Per quanto riguarda i rapporti tra ISWAP e ISGS bisogna prima guardare alle etnie che le costituriscono. Boko Haram, infatti, è prevalentemente di etnia kanuri, che solo da pochi anni si è aperta alla partecipazione di membri di etnia fulani, pastori seminomadi che girano nel deserto. L’ISGS, contemporaneamente, è formata da miliziani saharawi e fulani. Le relazioni tra i due gruppi, quindi, possono avvenire grazie agli scambi interetnici tra fulani. Sono contatti di tipo tattico, poiché la dirigenza dell’ISGS ha una proiezione strategica rivolta verso il Sahel, mentre l’ISWAP ha una proiezione regionale. Non si pestano in piedi, ma in alcuni casi la competizione tra i due sorge nel reclutamento dei miliziani negli stessi campi profughi.

È l’ISWAP ad aver maggiormente bisogno di Daesh o al contrario?

In realtà, l’uno ha bisogno dell’altro. Daesh, ora che ha perso la sua dimensione territoriale in Medio Oriente, ha bisogno di organizzazioni che abbiano, nelle rispettive aree, una forte presa territoriale, così da poter continuare a proporsi come Stato: ciò vuol dire controllare territorio, economia e giustizia. Di contro, però, i gruppi locali hanno bisogno del nome Daesh per aumentare la loro rete di contatti e fare nuovi proseliti. È, quindi, un bisogno assolutamente reciproco.

Quanti uomini, in questo momento, appartengono complessivamente a Boko Haram?

Vi è un nucleo centrale fatto di addestratori, ideologi e altre figure, composto da 500/1000 persone. Attorno a questo zoccolo duro bisogna aggiungere i miliziani cooptati dai villaggi e che partecipano a varie operazioni: in questo caso il numero aumenta e va da un minimo di 4.000 ad un massimo di 8.000 unità.

Qual è la loro forza in termini di armamenti?
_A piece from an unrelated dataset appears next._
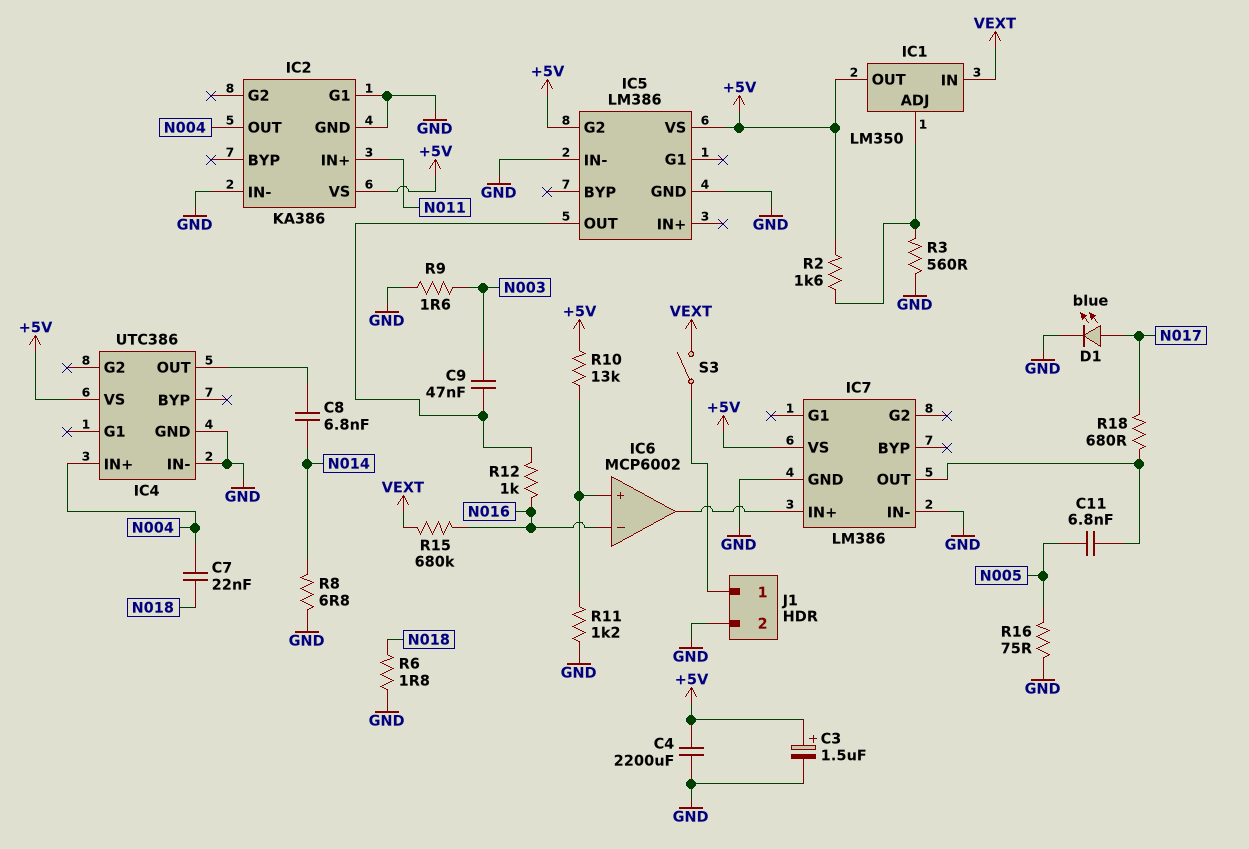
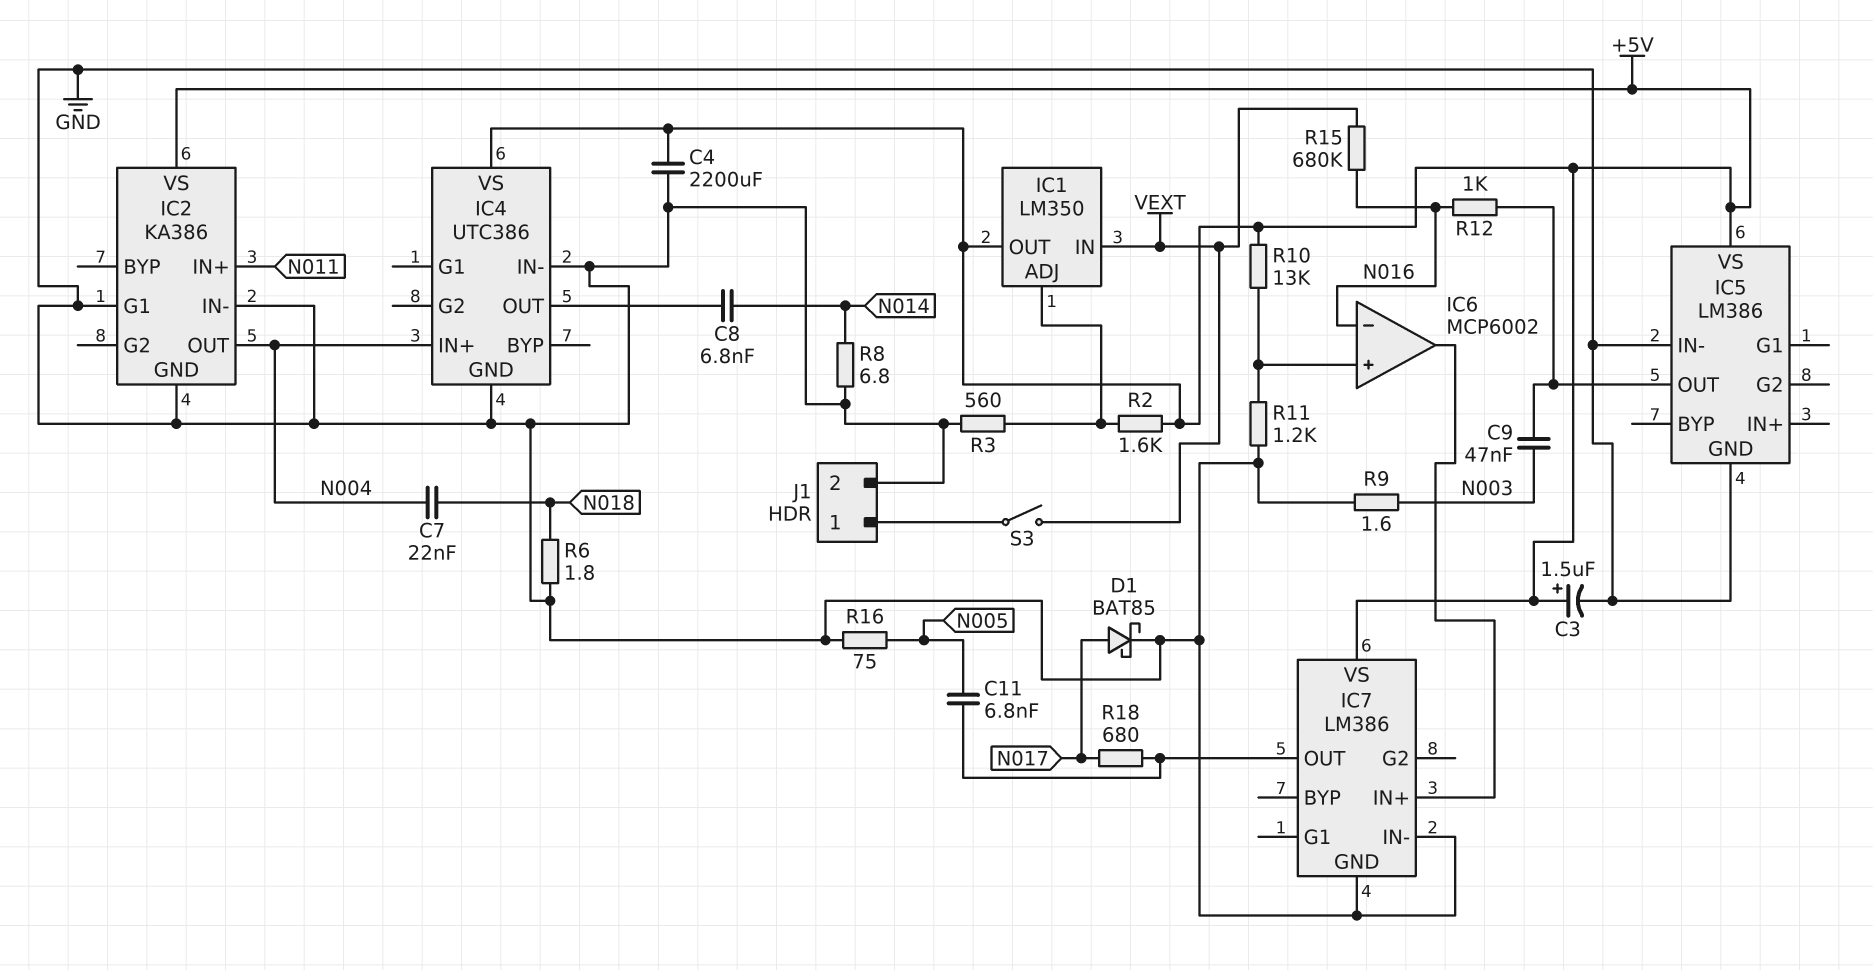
D1: LED blue (A N017, K GND) -> schottky BAT85 (A N017, K GND)
IC5 pin G2: +5V -> none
La zona dove insiste Boko Haram è un crocevia per il traffico di armi. Sono ancora presenti quelle immesse sul mercato nero dai tuareg dopo la caduta di Gheddafi e quelle provenienti dall’Africa centrale. Non bisogna dimenticare, però, che la Nigeria è tristemente famosa per il suo artigianato militare, nel senso che i nigeriani sono particolarmente abili nel fabbricare armi utilizzando vecchi rottami: non saranno tecnologicamente avanzate, ma sono ugualmente letali. Poi, ovviamente, ci sono i machete che sono il tratto distintivo di tutte le attività violente in Africa.

Come si finanziano?

Il finanziamento di Boko Haram deriva da logiche di tipo criminale. Le due organizzazioni si finanziano attraverso la tassazione di attività legali e illegali svolte nei territori sotto il loro controllo: attività che vanno dal commercio di animali alla tassa sulla proprietà fondiaria fino all’obolo che sono costretti a pagare i trafficanti di armi e droga per attraversare il loro territorio. Ci sono, inoltre, attività di supporto o di scorta ai convogli di beni illeciti e il contrabbando di avorio, armi, beni preziosi e di esseri umani. È vero che non si parla più delle studentesse di Chibok, ma ci sono continui rapimenti di donne nel Nord-Est della Nigeria.